I awake to the squeaking and opening of heavy maroon curtains. It’s my wife, who’s already been for a run and a shower. “How did I get here?” I grumble. “Well,” she says with a mean little smile, “a kind Missus Sarah Hartley brought you upstairs, said you were grabbing at the pretty barmaid and the past.” Holy Moses. After two days we are home, just over the Blaaukranz River, in the Western Cape.
Cottages and the oak-dotted lawns
On my list of old village hotels, a few real classics remain, thriving on into a changed world, but I decide to photograph one so unique, so incredibly English country, just up the pass from us.
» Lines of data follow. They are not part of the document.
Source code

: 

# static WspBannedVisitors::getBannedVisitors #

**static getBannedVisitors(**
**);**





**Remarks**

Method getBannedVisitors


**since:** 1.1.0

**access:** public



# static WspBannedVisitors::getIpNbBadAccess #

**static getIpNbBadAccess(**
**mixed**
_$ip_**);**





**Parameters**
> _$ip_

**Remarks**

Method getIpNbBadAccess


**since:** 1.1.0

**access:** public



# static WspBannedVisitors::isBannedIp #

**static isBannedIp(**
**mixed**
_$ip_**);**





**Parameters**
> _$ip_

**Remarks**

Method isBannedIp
The Kurland Hotel, originally a simple farm dating back to 1885.
When Baron and Baroness Peter Behr, Russian émigrés from Kurland in Latvia, bought the farm in 1941, they added gables, did extensive alterations, including lofts with wooden stairs, outside chambers and a servants block. They bought various surrounding properties and added stables, the estate eventually covering 700 hectares, including four mountains, a forest and a river.
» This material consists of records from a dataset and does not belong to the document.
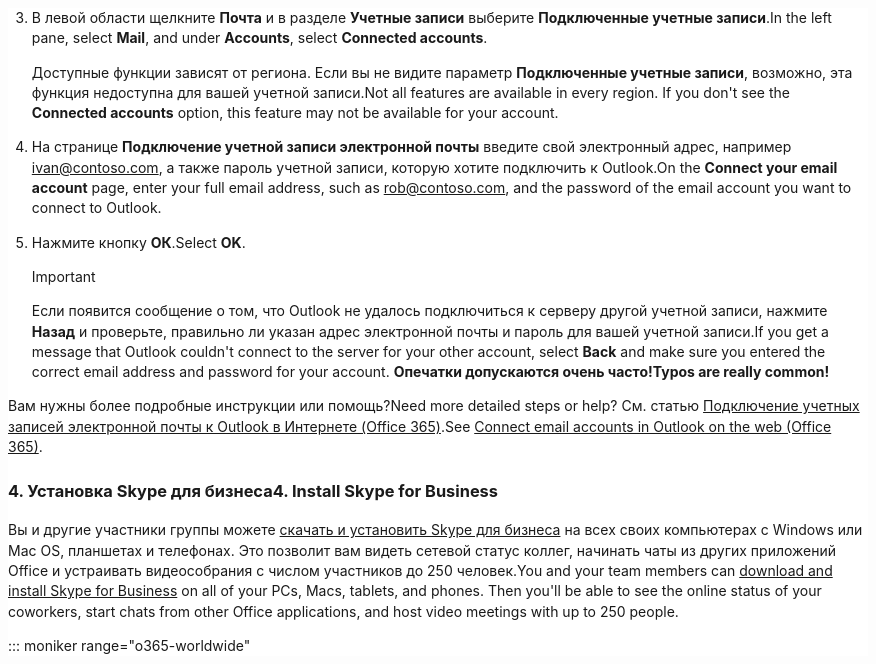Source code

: 3. <span data-ttu-id="d57d0-162">В левой области щелкните **Почта** и в разделе **Учетные записи** выберите **Подключенные учетные записи**.</span><span class="sxs-lookup"><span data-stu-id="d57d0-162">In the left pane, select **Mail**, and under **Accounts**, select **Connected accounts**.</span></span>

    <span data-ttu-id="d57d0-p106">Доступные функции зависят от региона. Если вы не видите параметр **Подключенные учетные записи**, возможно, эта функция недоступна для вашей учетной записи.</span><span class="sxs-lookup"><span data-stu-id="d57d0-p106">Not all features are available in every region. If you don't see the **Connected accounts** option, this feature may not be available for your account.</span></span> 

4. <span data-ttu-id="d57d0-165">На странице **Подключение учетной записи электронной почты** введите свой электронный адрес, например ivan@contoso.com, а также пароль учетной записи, которую хотите подключить к Outlook.</span><span class="sxs-lookup"><span data-stu-id="d57d0-165">On the **Connect your email account** page, enter your full email address, such as rob@contoso.com, and the password of the email account you want to connect to Outlook.</span></span> 

5. <span data-ttu-id="d57d0-166">Нажмите кнопку **ОК**.</span><span class="sxs-lookup"><span data-stu-id="d57d0-166">Select **OK**.</span></span>

    > [!IMPORTANT]
    > <span data-ttu-id="d57d0-167">Если появится сообщение о том, что Outlook не удалось подключиться к серверу другой учетной записи, нажмите **Назад** и проверьте, правильно ли указан адрес электронной почты и пароль для вашей учетной записи.</span><span class="sxs-lookup"><span data-stu-id="d57d0-167">If you get a message that Outlook couldn't connect to the server for your other account, select **Back** and make sure you entered the correct email address and password for your account.</span></span> <span data-ttu-id="d57d0-168">**Опечатки допускаются очень часто!**</span><span class="sxs-lookup"><span data-stu-id="d57d0-168">**Typos are really common!**</span></span>

<span data-ttu-id="d57d0-169">Вам нужны более подробные инструкции или помощь?</span><span class="sxs-lookup"><span data-stu-id="d57d0-169">Need more detailed steps or help?</span></span> <span data-ttu-id="d57d0-170">См. статью [Подключение учетных записей электронной почты к Outlook в Интернете (Office 365)](https://support.office.com/article/d7012ff0-924f-4f78-8aca-c3912d886c4d.aspx).</span><span class="sxs-lookup"><span data-stu-id="d57d0-170">See [Connect email accounts in Outlook on the web (Office 365)](https://support.office.com/article/d7012ff0-924f-4f78-8aca-c3912d886c4d.aspx).</span></span>
  
### <a name="4-install-skype-for-business"></a><span data-ttu-id="d57d0-171">4. Установка Skype для бизнеса</span><span class="sxs-lookup"><span data-stu-id="d57d0-171">4. Install Skype for Business</span></span>

<span data-ttu-id="d57d0-p109">Вы и другие участники группы можете [скачать и установить Skype для бизнеса](https://support.office.com/article/8a0d4da8-9d58-44f9-9759-5c8f340cb3fb.aspx) на всех своих компьютерах с Windows или Mac OS, планшетах и телефонах. Это позволит вам видеть сетевой статус коллег, начинать чаты из других приложений Office и устраивать видеособрания с числом участников до 250 человек.</span><span class="sxs-lookup"><span data-stu-id="d57d0-p109">You and your team members can [download and install Skype for Business](https://support.office.com/article/8a0d4da8-9d58-44f9-9759-5c8f340cb3fb.aspx) on all of your PCs, Macs, tablets, and phones. Then you'll be able to see the online status of your coworkers, start chats from other Office applications, and host video meetings with up to 250 people.</span></span> 
  
::: moniker range="o365-worldwide"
After the retirement of his parents, Nicolas Behr took over the estate and, in time, added a sawmill and a brick factory that now lies just across the N2. When I first arrived in Nature’s Valley in the 1970s, the legend of Nicky Behr was already as tall as the Tsitsikamma Mountains.
He was a character of note as we were to experience through our friendship with him over the years. Nicky added more cottages to the oak-dotted lawns that extend from the main manor house. A number of polo fields with
a clubhouse and numerous paddocks now grace the estate. When photographing here I would suddenly stop, and look around, wondering if I was on some estate in southern England.
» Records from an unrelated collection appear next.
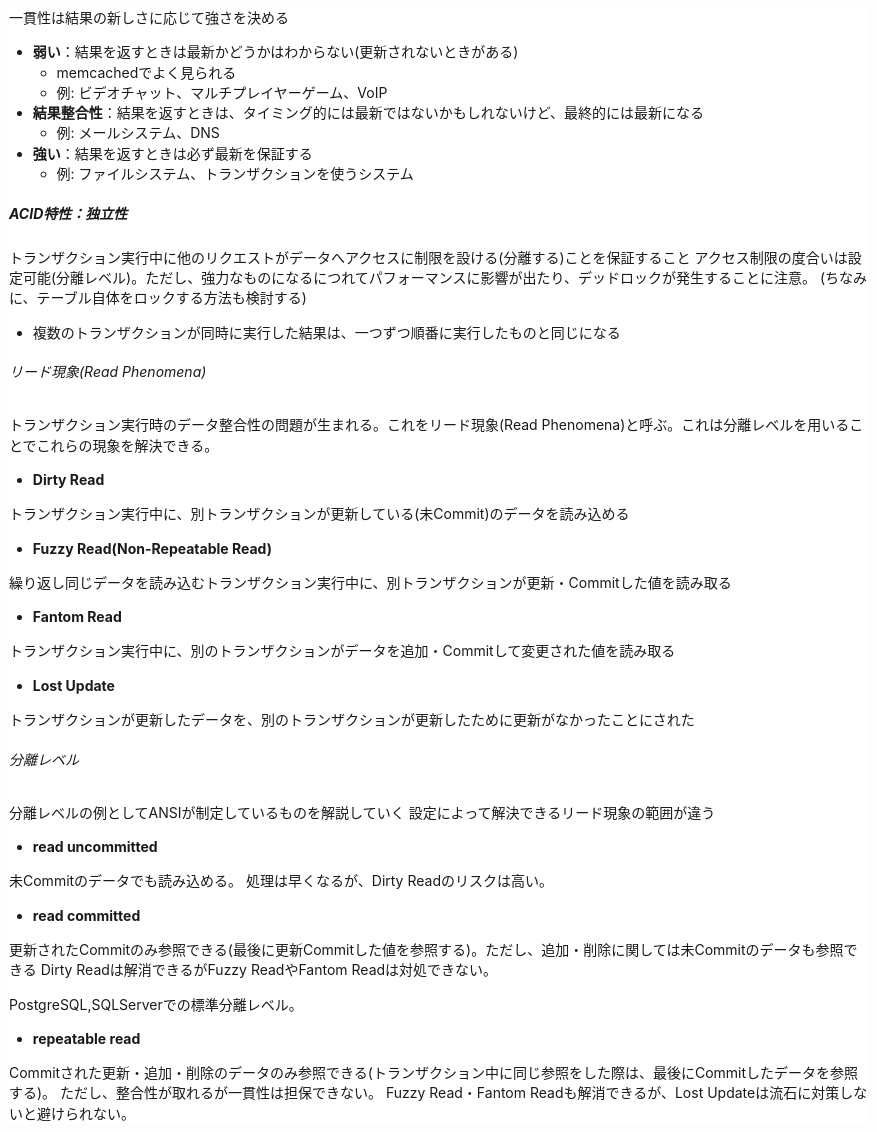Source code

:一貫性は結果の新しさに応じて強さを決める

* **弱い**：結果を返すときは最新かどうかはわからない(更新されないときがある)
  * memcachedでよく見られる
  * 例: ビデオチャット、マルチプレイヤーゲーム、VoIP
* **結果整合性**：結果を返すときは、タイミング的には最新ではないかもしれないけど、最終的には最新になる
  * 例: メールシステム、DNS
* **強い**：結果を返すときは必ず最新を保証する
  * 例: ファイルシステム、トランザクションを使うシステム

##### ACID特性：独立性

トランザクション実行中に他のリクエストがデータへアクセスに制限を設ける(分離する)ことを保証すること
アクセス制限の度合いは設定可能(分離レベル)。ただし、強力なものになるにつれてパフォーマンスに影響が出たり、デッドロックが発生することに注意。
(ちなみに、テーブル自体をロックする方法も検討する)

* 複数のトランザクションが同時に実行した結果は、一つずつ順番に実行したものと同じになる

###### リード現象(Read Phenomena)

トランザクション実行時のデータ整合性の問題が生まれる。これをリード現象(Read Phenomena)と呼ぶ。これは分離レベルを用いることでこれらの現象を解決できる。

* **Dirty Read**

トランザクション実行中に、別トランザクションが更新している(未Commit)のデータを読み込める

* **Fuzzy Read(Non-Repeatable Read)**

繰り返し同じデータを読み込むトランザクション実行中に、別トランザクションが更新・Commitした値を読み取る

* **Fantom Read**

トランザクション実行中に、別のトランザクションがデータを追加・Commitして変更された値を読み取る

* **Lost Update**

トランザクションが更新したデータを、別のトランザクションが更新したために更新がなかったことにされた

###### 分離レベル

分離レベルの例としてANSIが制定しているものを解説していく
設定によって解決できるリード現象の範囲が違う

* **read uncommitted**

未Commitのデータでも読み込める。
処理は早くなるが、Dirty Readのリスクは高い。

* **read committed**

更新されたCommitのみ参照できる(最後に更新Commitした値を参照する)。ただし、追加・削除に関しては未Commitのデータも参照できる
Dirty Readは解消できるがFuzzy ReadやFantom Readは対処できない。

PostgreSQL,SQLServerでの標準分離レベル。

* **repeatable read**

Commitされた更新・追加・削除のデータのみ参照できる(トランザクション中に同じ参照をした際は、最後にCommitしたデータを参照する)。
ただし、整合性が取れるが一貫性は担保できない。
Fuzzy Read・Fantom Readも解消できるが、Lost Updateは流石に対策しないと避けられない。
After Nicky’s passing, Kurland was turned into a boutique hotel and is now managed by his son, Peter Behr. I remember, during Nicky’s living years, the tremendous parties we had there, many beyond explanation, usually awfully decadent.
One afternoon, a gathering of us had a fish braai of full-size snoek pegged on sticks, slowly grilled over a large fire. There were five-metre-long pine tables that had been cut in single slabs at the Kurland sawmill. Getting into his riotous stage then, when the wining started to surpass the dining, Baron Behr threw Russian vodka on the tables and we all ran, jumped and then slid down the tables, falling off the other end like Trolls.
As the fire grew into a grand-finale bonfire, accompanied by thunder over the mountains, the Troll rabble cheered wildly. At least, by then, all the spirits of Latvia and the English country poopers had fled. Holy Moses.